やること — 感震センサの記事のうち、「感震センサで揺れを記録する M5Stack編 (1)」で始まり「値を計算したものだそうです。」まで続く部分を、「柏市」を「この市」に入れ替えて書き直してください。

感震センサで揺れを記録する M5Stack編 (1) 準備

 筆者の住んでいる柏市は千葉県と茨城県の県境に位置し、震度3クラスの地震が頻度高く発生し、ゆれることがしばしばあります。多くは茨木南を震源とする地震です。オムロンの感震センサ評価モジュール(Groveコネクタ付)を使って、できれば長期にわたって地震の指標SI値を記録するシステムを構築して運用しようと考えました。このボードはスイッチサイエンスから入手しました。

SI値

 形D7S 感震センサの解説ページの説明によると、SI値とは、加速度センサを用いて、地震の大きさを表す震度階級とも相関性の高い数値を計算したものだそうです。

感震センサ形D7Sのおもなスペック

  • 加速度検出範囲 -2000~+2000 gal
  • 通信インタフェース I2C(400kbps)、クロック・ストレッチ可
  • スレーブ・アドレス 0x55
  • 動作電圧 2.1~5.5V
  • 消費電流 待機時:90μA以下、処理中(平均):300μA以下
  • 取りつけ角度 ±5°

 加速度センサの単位はgですが、地震の加速度を表す単位はgal(ガル)を使います。 1gal=1cm/sec^2。地震が起こると、ビルなどでは固有周期が0.1~2.5秒間あり、この時間のスペクトル積分値(面積値)をもって、地震の破壊力を表す目安をSI(Spectral Intensity)値として計算します。そのために複数の加速度センサが必要ですが、X、Y、Z軸の加速度センサの値から計算できます。
 M5Stackに内蔵されている9軸センサMPU9250は3軸の加速度センサを内蔵しているので、計算でSI値を求めることができるかもしれません。

 デバイス自体には、震度5強相当以上の地震が発生した際に信号出すINT1端子(別の表現では倒壊検知条件を満たした場合)が用意されています。基板上ではランドがあるので、必要ならば、I2C信号以外に引き出して利用できます。例えば、通常スリープしていて、INT1がアクティブになったら、記録された測定値を読み出すような使い方があるかもしれません。

入力データ —
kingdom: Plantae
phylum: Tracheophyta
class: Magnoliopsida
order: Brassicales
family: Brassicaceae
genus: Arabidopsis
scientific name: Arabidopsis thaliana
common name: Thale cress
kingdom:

...

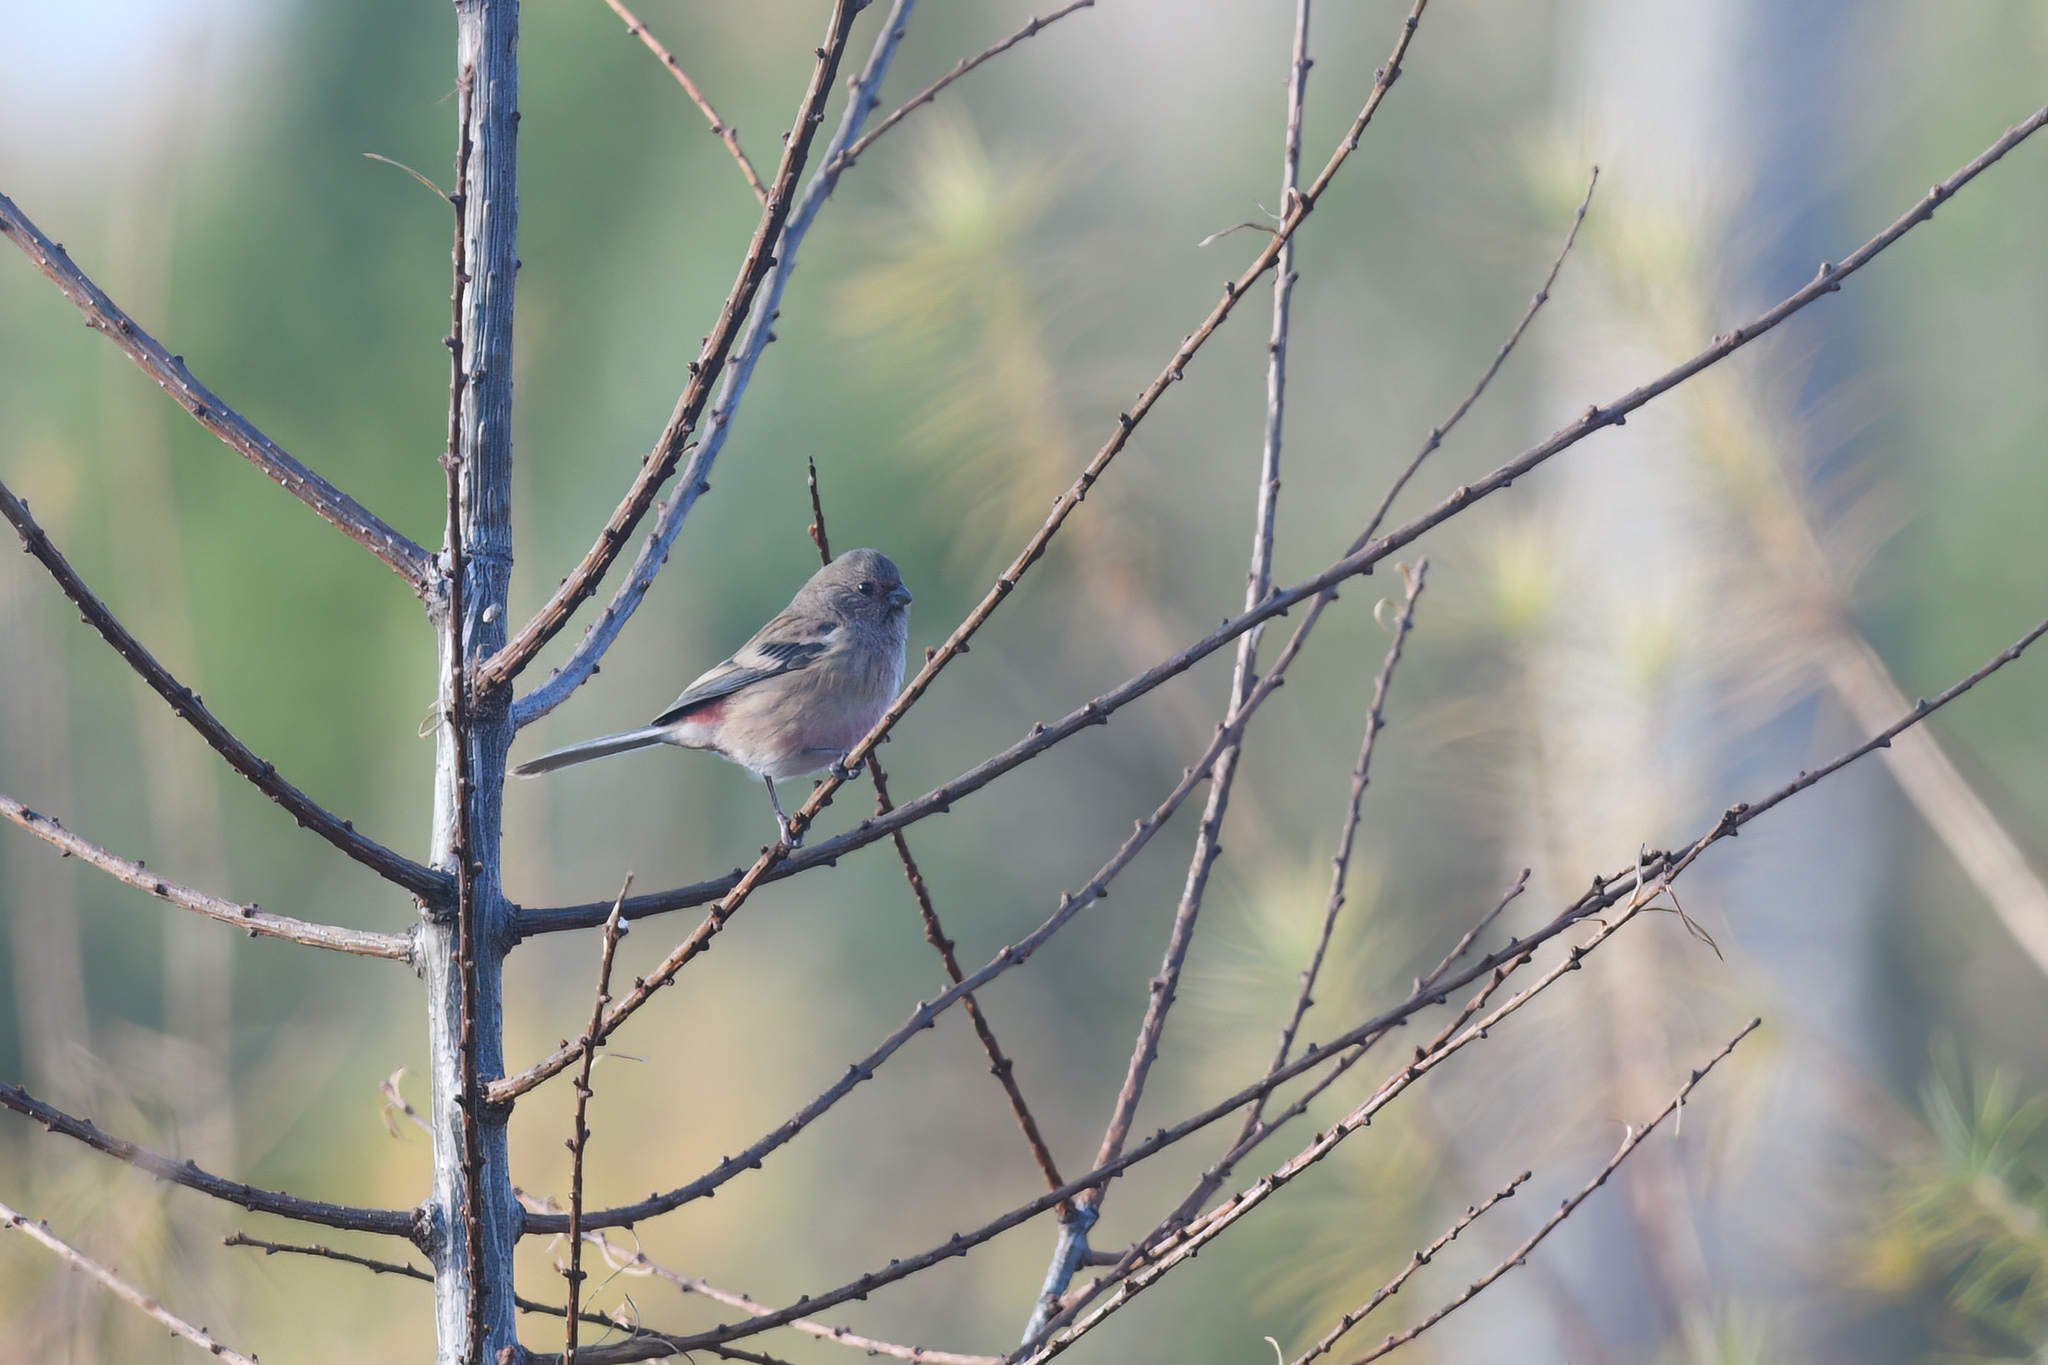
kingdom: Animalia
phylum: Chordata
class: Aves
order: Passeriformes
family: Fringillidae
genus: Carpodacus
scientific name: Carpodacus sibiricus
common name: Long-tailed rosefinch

答え —
感震センサで揺れを記録する M5Stack編 (1) 準備

 筆者の住んでいるこの市は千葉県と茨城県の県境に位置し、震度3クラスの地震が頻度高く発生し、ゆれることがしばしばあります。多くは茨木南を震源とする地震です。オムロンの感震センサ評価モジュール(Groveコネクタ付)を使って、できれば長期にわたって地震の指標SI値を記録するシステムを構築して運用しようと考えました。このボードはスイッチサイエンスから入手しました。

SI値

 形D7S 感震センサの解説ページの説明によると、SI値とは、加速度センサを用いて、地震の大きさを表す震度階級とも相関性の高い数値を計算したものだそうです。